Jacob Kielland (26 July 1841 – 19 June 1915) was a Norwegian priest and politician.

==Personal life==
He was born in Stavanger to Jens Zetlitz Kielland (1816–1881) and his wife Christine (1820–1862), née Lange. His grandfather was also named Jacob, so was an uncle. Through his uncle, Jacob was the cousin of diplomat Axel Christian Zetlitz Kielland, mayor Jonas Schanche Kielland and others. He had four brothers and three sisters, all of them younger than him, although two died young. His oldest sister Kitty became a painter, his oldest brother Alexander became a highly successful novelist and his youngest living brother Tycho became the owner of the Norwegian News Agency. His sister Dagmar married Olaf Skavlan.

In October 1865 he married Diderikke Jørgine Monrad (1842–1918), daughter of priest Knut Olaus Monrad and Gunhild Kirstine Schlytter. They had five sons and five daughters, of these children one died young. Their oldest son Jens Zetlitz Monrad Kielland became a notable architect and professor.

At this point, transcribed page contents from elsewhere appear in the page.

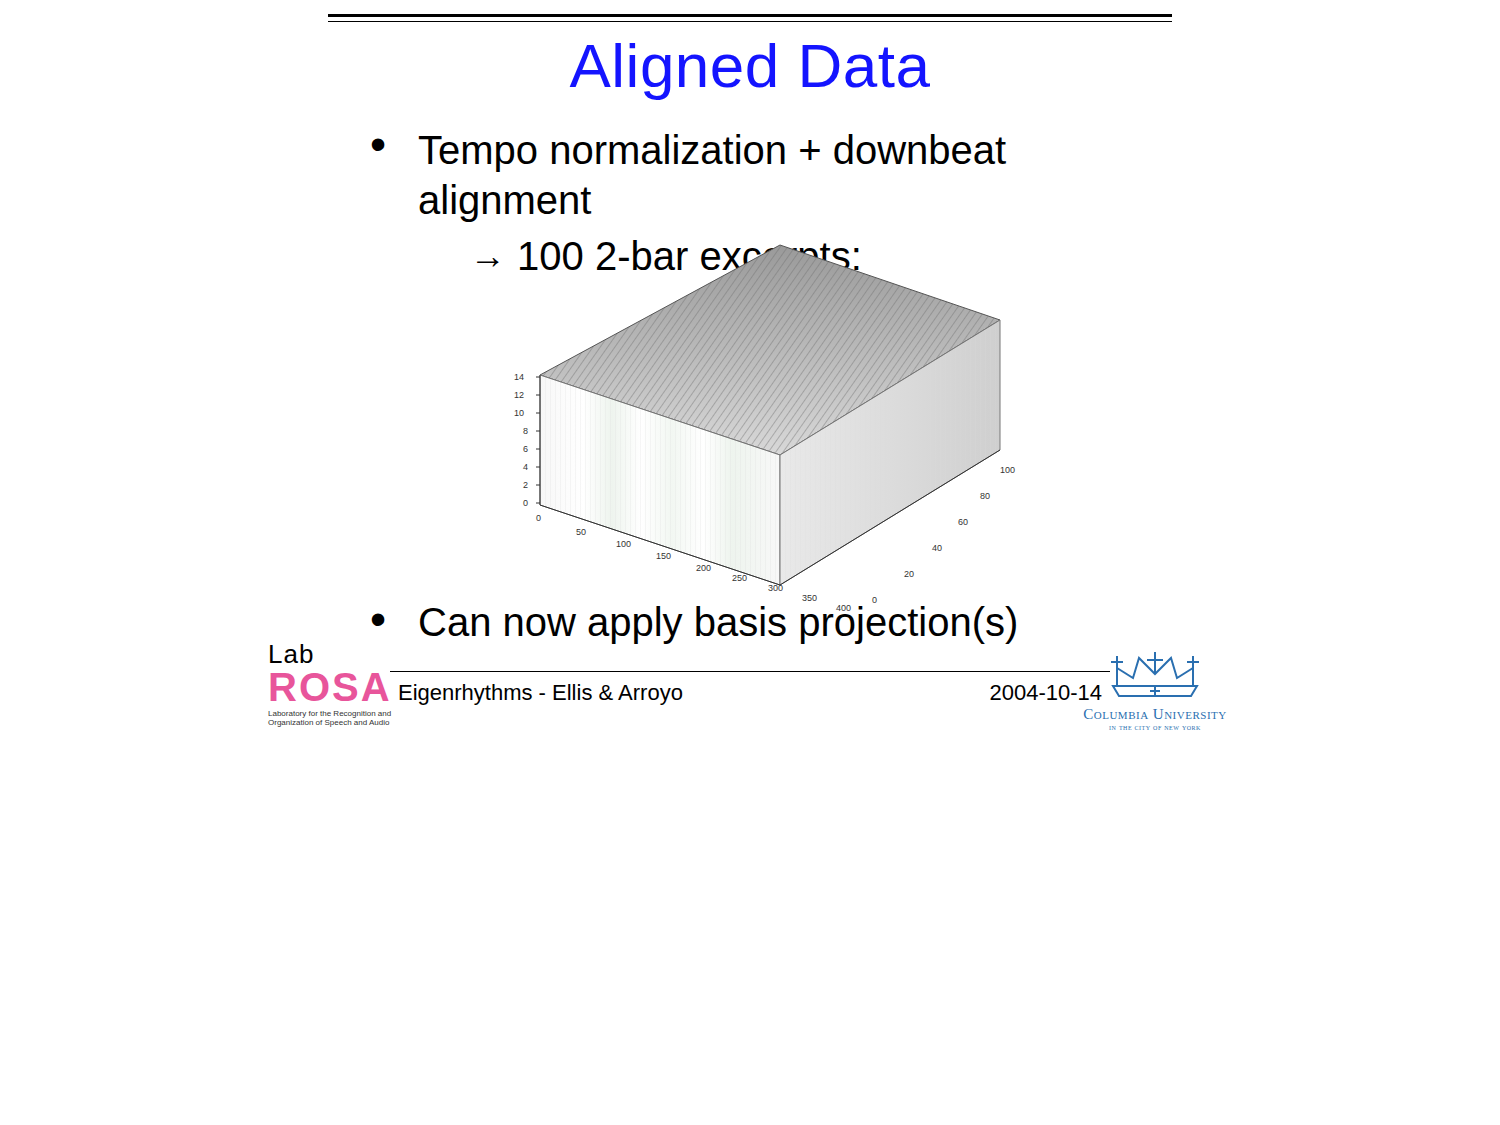Aligned Data
Tempo normalization + downbeat alignment → 100 2-bar excerpts:
14 12 10 8 6 4 2 0 0 50 100 150 200 250 300 350 400 0 20 40 60 80 100
Can now apply basis projection(s)
Eigenrhythms - Ellis & Arroyo
2004-10-14
Lab
ROSA
Laboratory for the Recognition and
Organization of Speech and Audio
Columbia University
in the city of new york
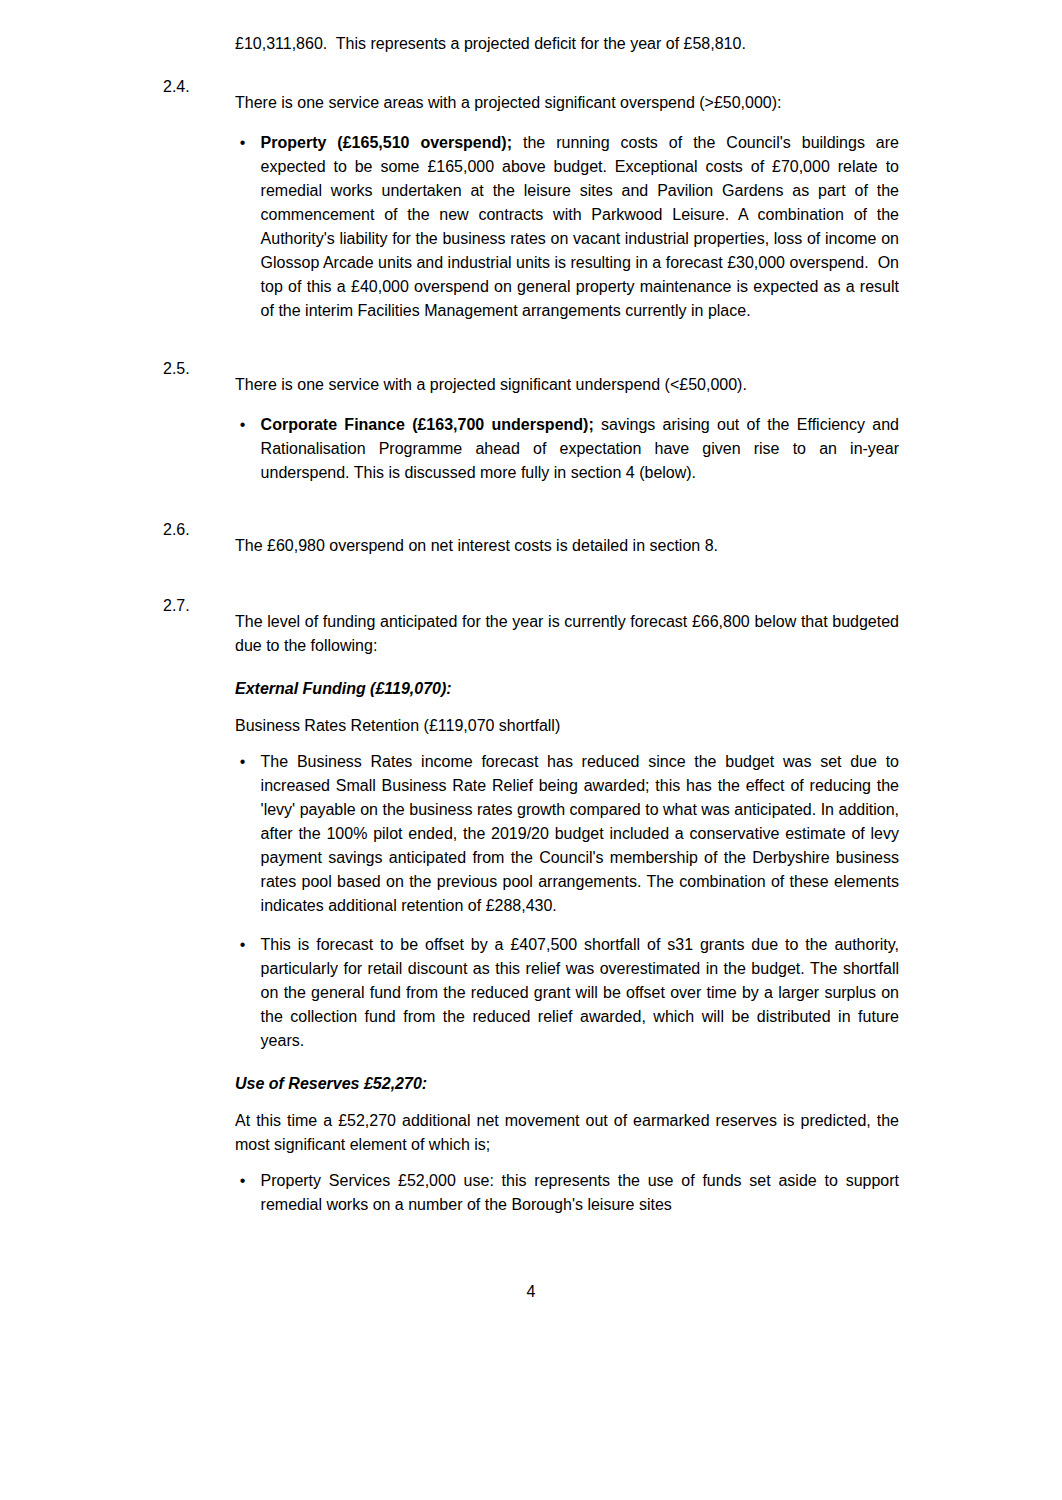£10,311,860. This represents a projected deficit for the year of £58,810.
2.4.
There is one service areas with a projected significant overspend (>£50,000):
Property (£165,510 overspend); the running costs of the Council's buildings are expected to be some £165,000 above budget. Exceptional costs of £70,000 relate to remedial works undertaken at the leisure sites and Pavilion Gardens as part of the commencement of the new contracts with Parkwood Leisure. A combination of the Authority's liability for the business rates on vacant industrial properties, loss of income on Glossop Arcade units and industrial units is resulting in a forecast £30,000 overspend. On top of this a £40,000 overspend on general property maintenance is expected as a result of the interim Facilities Management arrangements currently in place.
2.5.
There is one service with a projected significant underspend (<£50,000).
Corporate Finance (£163,700 underspend); savings arising out of the Efficiency and Rationalisation Programme ahead of expectation have given rise to an in-year underspend. This is discussed more fully in section 4 (below).
2.6.
The £60,980 overspend on net interest costs is detailed in section 8.
2.7.
The level of funding anticipated for the year is currently forecast £66,800 below that budgeted due to the following:
External Funding (£119,070):
Business Rates Retention (£119,070 shortfall)
The Business Rates income forecast has reduced since the budget was set due to increased Small Business Rate Relief being awarded; this has the effect of reducing the 'levy' payable on the business rates growth compared to what was anticipated. In addition, after the 100% pilot ended, the 2019/20 budget included a conservative estimate of levy payment savings anticipated from the Council's membership of the Derbyshire business rates pool based on the previous pool arrangements. The combination of these elements indicates additional retention of £288,430.
This is forecast to be offset by a £407,500 shortfall of s31 grants due to the authority, particularly for retail discount as this relief was overestimated in the budget. The shortfall on the general fund from the reduced grant will be offset over time by a larger surplus on the collection fund from the reduced relief awarded, which will be distributed in future years.
Use of Reserves £52,270:
At this time a £52,270 additional net movement out of earmarked reserves is predicted, the most significant element of which is;
Property Services £52,000 use: this represents the use of funds set aside to support remedial works on a number of the Borough's leisure sites
4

Jens Zetlitz Monrad Kielland had two children; Jacob Christie Kielland an architect and Else Christie Kielland became a painter.

==Career==
Jacob Kielland enrolled in theology studies in 1859, and graduated as cand.theol. in 1865. He worked as a teacher in his native Stavanger; in 1873 he was school inspector in addition to sexton. In 1876 he was appointed vicar in Lunde Municipality and Hæskestad Municipality in Dalane, and in 1884 he moved to Haugesund to become vicar there.

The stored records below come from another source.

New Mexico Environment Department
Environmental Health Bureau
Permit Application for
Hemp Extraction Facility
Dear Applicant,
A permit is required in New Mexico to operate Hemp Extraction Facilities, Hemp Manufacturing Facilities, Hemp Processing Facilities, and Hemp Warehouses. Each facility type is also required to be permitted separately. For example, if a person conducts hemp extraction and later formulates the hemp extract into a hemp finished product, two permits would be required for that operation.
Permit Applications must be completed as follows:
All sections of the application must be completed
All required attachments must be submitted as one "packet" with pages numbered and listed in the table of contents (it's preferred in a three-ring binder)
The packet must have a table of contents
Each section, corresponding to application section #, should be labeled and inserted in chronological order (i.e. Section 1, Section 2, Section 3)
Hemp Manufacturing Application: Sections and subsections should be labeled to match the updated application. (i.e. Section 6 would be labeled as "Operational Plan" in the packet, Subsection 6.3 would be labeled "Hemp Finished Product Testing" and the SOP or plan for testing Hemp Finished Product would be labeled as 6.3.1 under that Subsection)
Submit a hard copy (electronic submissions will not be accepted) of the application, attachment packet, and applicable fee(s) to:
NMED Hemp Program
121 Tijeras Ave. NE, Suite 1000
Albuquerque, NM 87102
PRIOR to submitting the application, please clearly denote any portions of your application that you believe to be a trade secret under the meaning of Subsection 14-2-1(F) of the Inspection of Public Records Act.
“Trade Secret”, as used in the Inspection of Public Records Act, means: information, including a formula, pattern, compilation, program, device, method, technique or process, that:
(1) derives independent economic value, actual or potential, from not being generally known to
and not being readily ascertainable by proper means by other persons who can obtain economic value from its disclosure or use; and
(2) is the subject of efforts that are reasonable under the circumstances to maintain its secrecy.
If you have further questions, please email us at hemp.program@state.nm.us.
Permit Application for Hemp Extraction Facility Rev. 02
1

In Haugesund he entered local politics. He was elected to the executive committee of the municipal council for Haugesund Municipality in 1885. He became mayor in 1888 and deputy mayor in 1889. The same year he was appointed dean in Karmsund prosti (deanery). He was still based in Haugesund, and tried to run for Parliament in 1894 without succeeding. He was politically conservative.

In 1897 he was appointed vicar in Stange Municipality. He retired in 1911, and died in 1915 in Lillehammer. He had been issued the Order of St. Olav.